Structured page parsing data
BEGIN

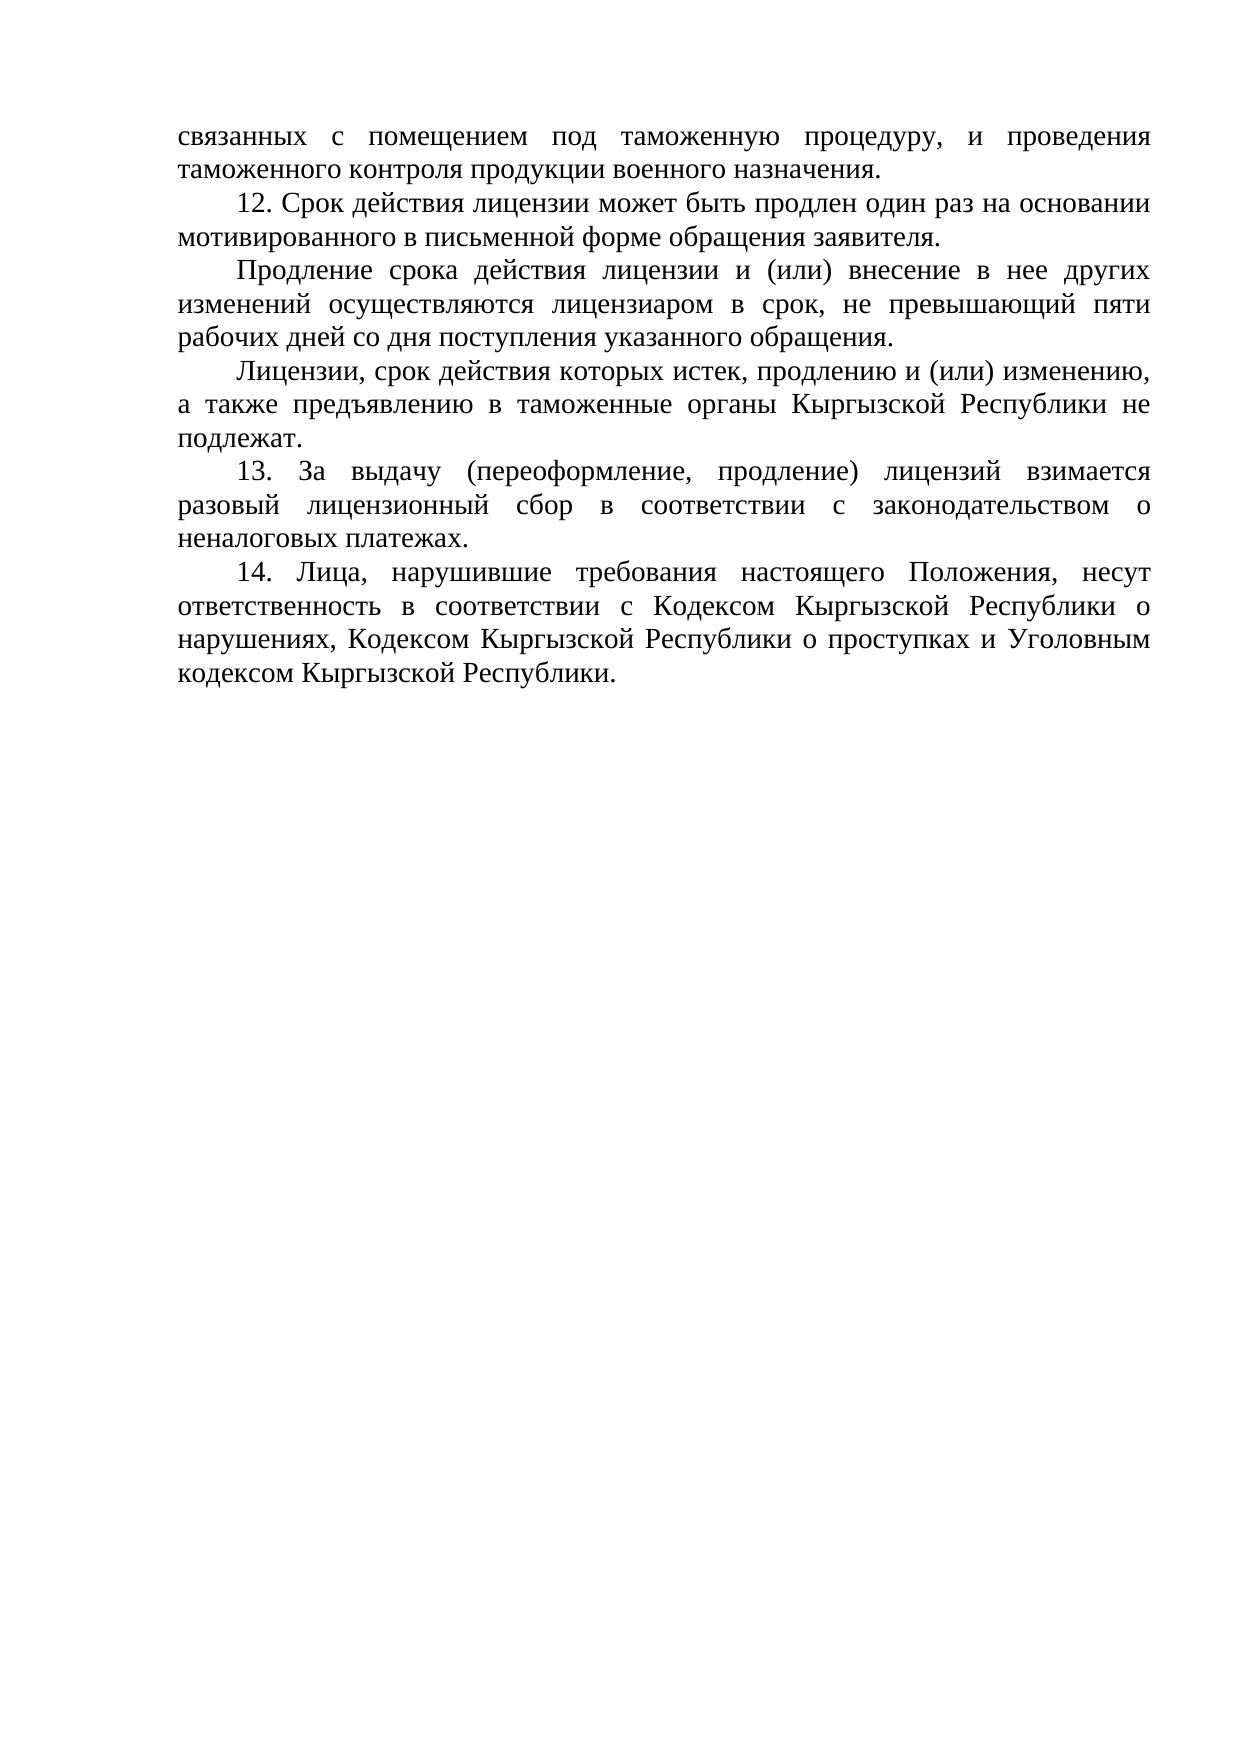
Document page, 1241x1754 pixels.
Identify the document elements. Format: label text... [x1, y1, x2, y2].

text 12. Срок действия лицензии может быть продлен один раз на основании мотивированного в письменной форме обращения заявителя. [177, 185, 1152, 252]
text 13. За выдачу (переоформление, продление) лицензий взимается разовый лицензионный сбор в соответствии с законодательством о неналоговых платежах. [177, 453, 1152, 554]
text Лицензии, срок действия которых истек, продлению и (или) изменению, а также предъявлению в таможенные органы Кыргызской Республики не подлежат. [177, 353, 1152, 453]
text 14. Лица, нарушившие требования настоящего Положения, несут ответственность в соответствии с Кодексом Кыргызской Республики о нарушениях, Кодексом Кыргызской Республики о проступках и Уголовным кодексом Кыргызской Республики. [177, 554, 1152, 688]
text Продление срока действия лицензии и (или) внесение в нее других изменений осуществляются лицензиаром в срок, не превышающий пяти рабочих дней со дня поступления указанного обращения. [177, 252, 1152, 353]
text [177, 118, 1152, 185]
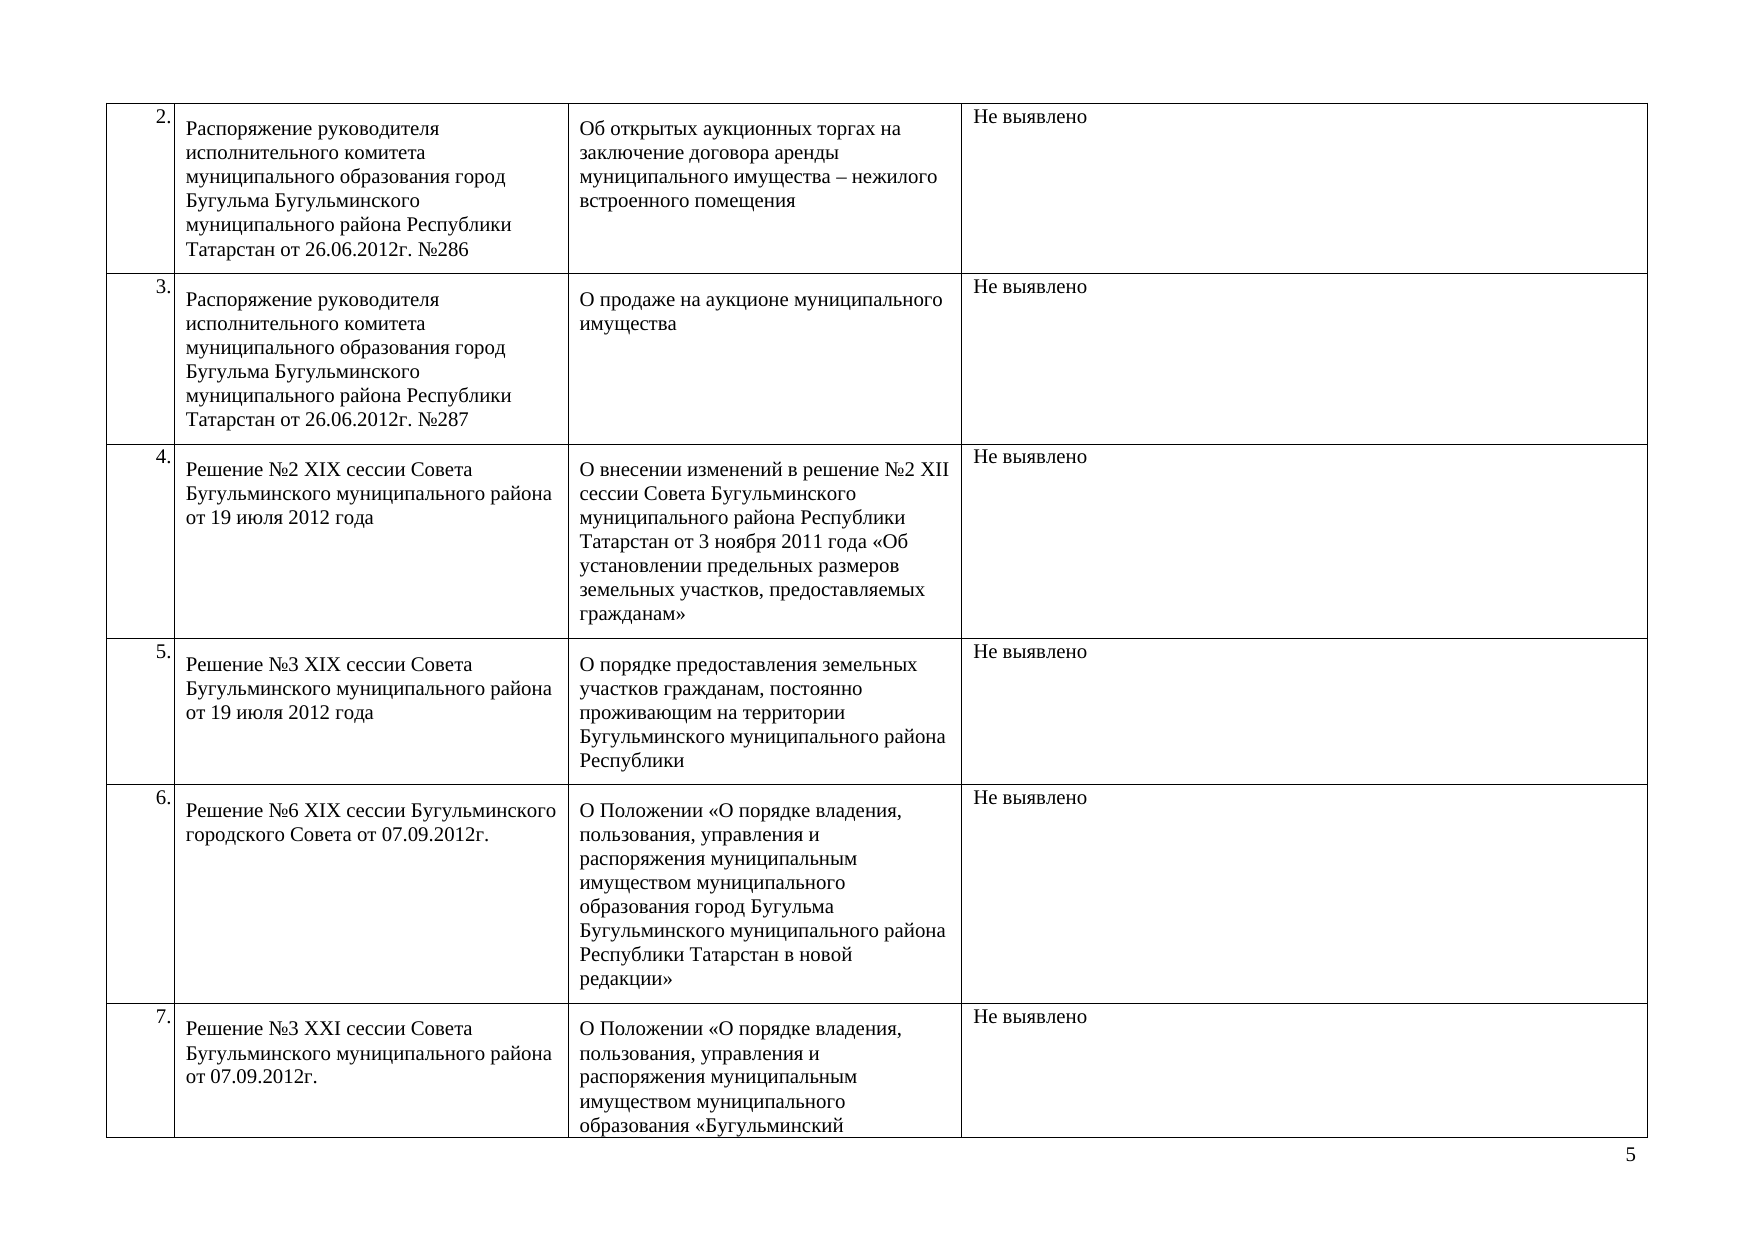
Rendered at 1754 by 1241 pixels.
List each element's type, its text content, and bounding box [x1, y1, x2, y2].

table_cell Не выявлено [962, 104, 1647, 273]
table_cell [107, 1004, 174, 1137]
table_cell О продаже на аукционе муниципального имущества [569, 274, 961, 443]
table_cell [107, 639, 174, 784]
table_cell О порядке предоставления земельных участков гражданам, постоянно проживающим на территории Бугульминского муниципального района Республики [569, 639, 961, 784]
table_cell Решение №2 XIX сессии Совета Бугульминского муниципального района от 19 июля 2012 года [175, 445, 568, 638]
table_cell Не выявлено [962, 274, 1647, 443]
table_cell О Положении «О порядке владения, пользования, управления и распоряжения муниципальным имуществом муниципального образования город Бугульма Бугульминского муниципального района Республики Татарстан в новой редакции» [569, 785, 961, 1003]
table_cell Не выявлено [962, 1004, 1647, 1137]
table_cell О внесении изменений в решение №2 XII сессии Совета Бугульминского муниципального района Республики Татарстан от 3 ноября 2011 года «Об установлении предельных размеров земельных участков, предоставляемых гражданам» [569, 445, 961, 638]
table_cell [107, 274, 174, 443]
table_cell [107, 445, 174, 638]
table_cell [175, 1004, 568, 1137]
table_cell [569, 1004, 961, 1137]
table_cell [107, 104, 174, 273]
table_cell Распоряжение руководителя исполнительного комитета муниципального образования город Бугульма Бугульминского муниципального района Республики Татарстан от 26.06.2012г. №287 [175, 274, 568, 443]
table_cell Решение №6 XIX сессии Бугульминского городского Совета от 07.09.2012г. [175, 785, 568, 1003]
table_cell Решение №3 XIX сессии Совета Бугульминского муниципального района от 19 июля 2012 года [175, 639, 568, 784]
table_cell Не выявлено [962, 785, 1647, 1003]
table_cell Распоряжение руководителя исполнительного комитета муниципального образования город Бугульма Бугульминского муниципального района Республики Татарстан от 26.06.2012г. №286 [175, 104, 568, 273]
table_cell [107, 785, 174, 1003]
table_cell Не выявлено [962, 639, 1647, 784]
table_cell Не выявлено [962, 445, 1647, 638]
table_cell Об открытых аукционных торгах на заключение договора аренды муниципального имущества – нежилого встроенного помещения [569, 104, 961, 273]
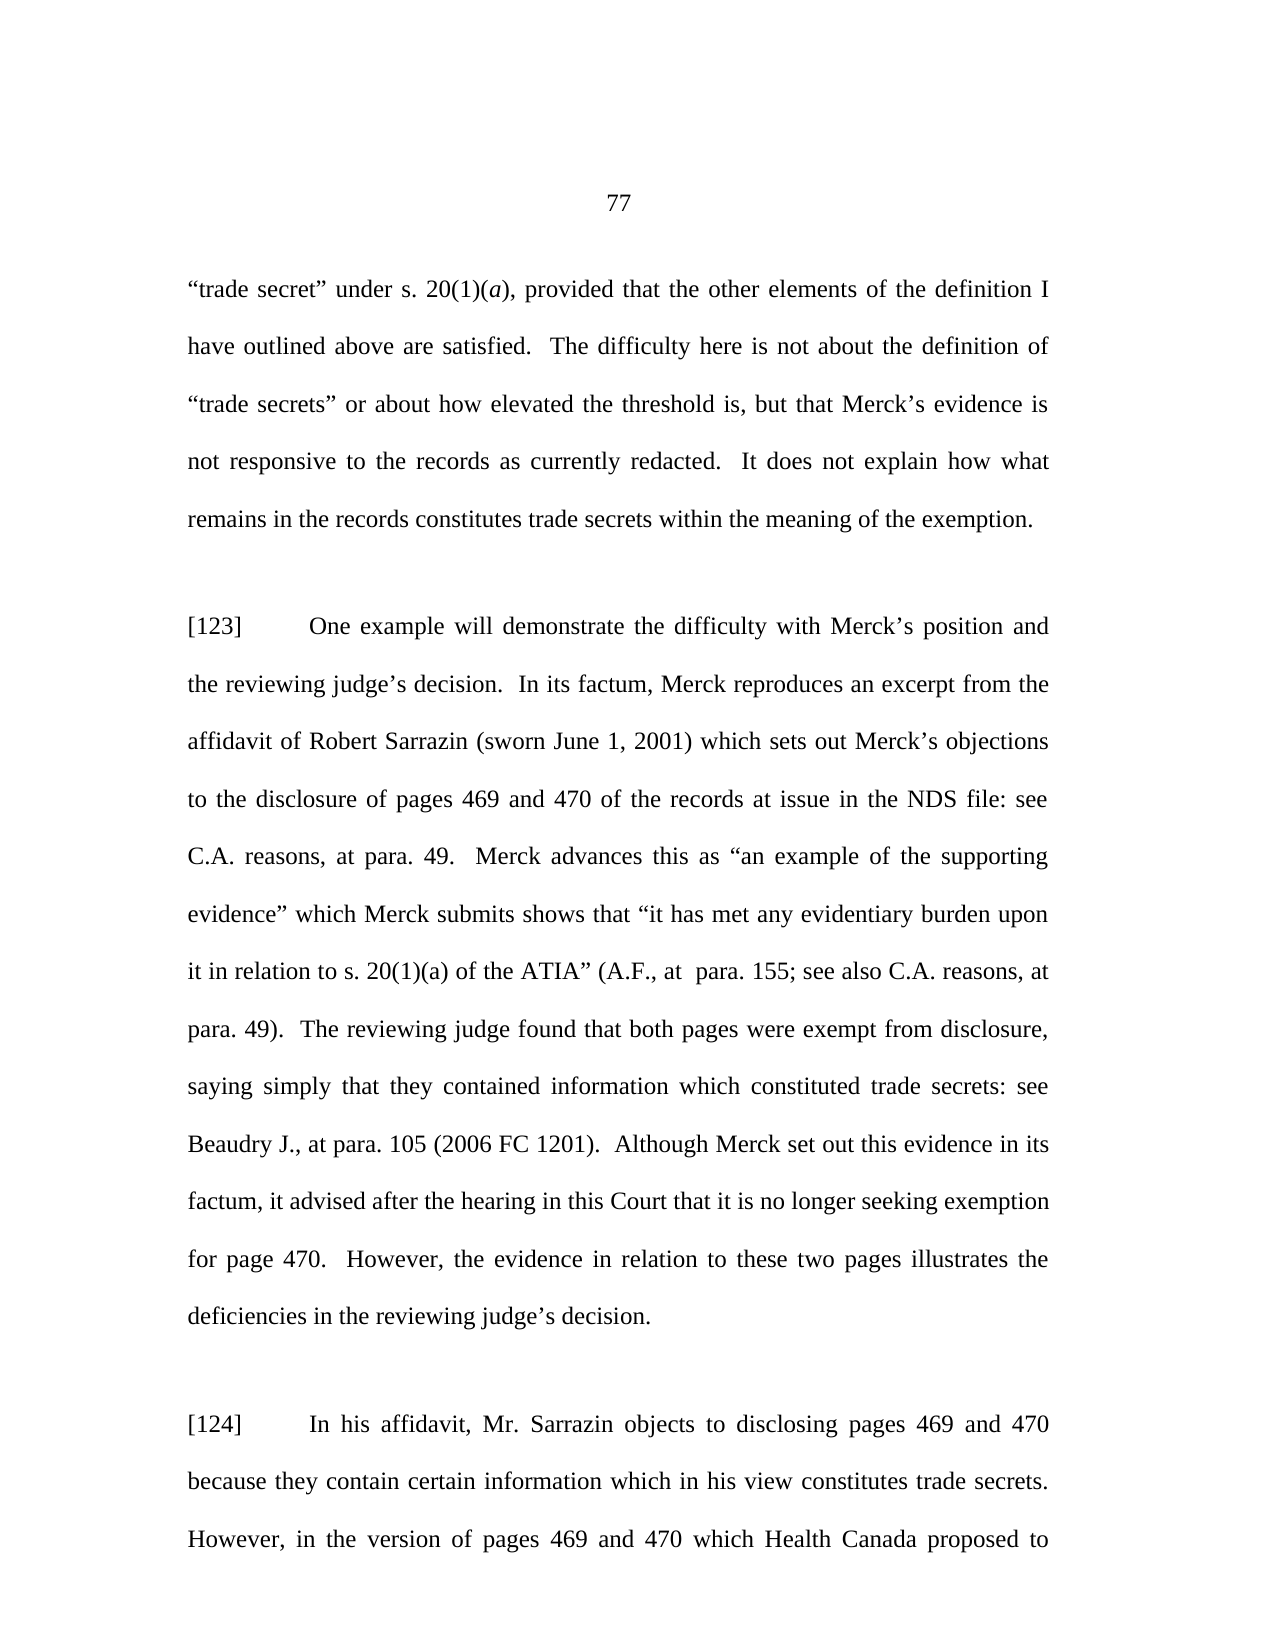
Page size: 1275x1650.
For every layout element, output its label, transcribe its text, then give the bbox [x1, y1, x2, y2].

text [187, 1409, 1050, 1553]
text One example will demonstrate the difficulty with Merck’s position and the reviewing judge’s decision. In its factum, Merck reproduces an excerpt from the affidavit of Robert Sarrazin (sworn June 1, 2001) which sets out Merck’s objections to the disclosure of pages 469 and 470 of the records at issue in the NDS file: see C.A. reasons, at para. 49. Merck advances this as “an example of the supporting evidence” which Merck submits shows that “it has met any evidentiary burden upon it in relation to s. 20(1)(a) of the ATIA” (A.F., at para. 155; see also C.A. reasons, at para. 49). The reviewing judge found that both pages were exempt from disclosure, saying simply that they contained information which constituted trade secrets: see Beaudry J., at para. 105 (2006 FC 1201). Although Merck set out this evidence in its factum, it advised after the hearing in this Court that it is no longer seeking exemption for page 470. However, the evidence in relation to these two pages illustrates the deficiencies in the reviewing judge’s decision. [187, 611, 1050, 1330]
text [187, 274, 1050, 533]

END

▶ What the task asks:
Pull every line with the string "соответствии" from the data above.

▶ Exercise response:
text 13. За выдачу (переоформление, продление) лицензий взимается разовый лицензионный сбор в соответствии с законодательством о неналоговых платежах. [177, 453, 1152, 554]
text 14. Лица, нарушившие требования настоящего Положения, несут ответственность в соответствии с Кодексом Кыргызской Республики о нарушениях, Кодексом Кыргызской Республики о проступках и Уголовным кодексом Кыргызской Республики. [177, 554, 1152, 688]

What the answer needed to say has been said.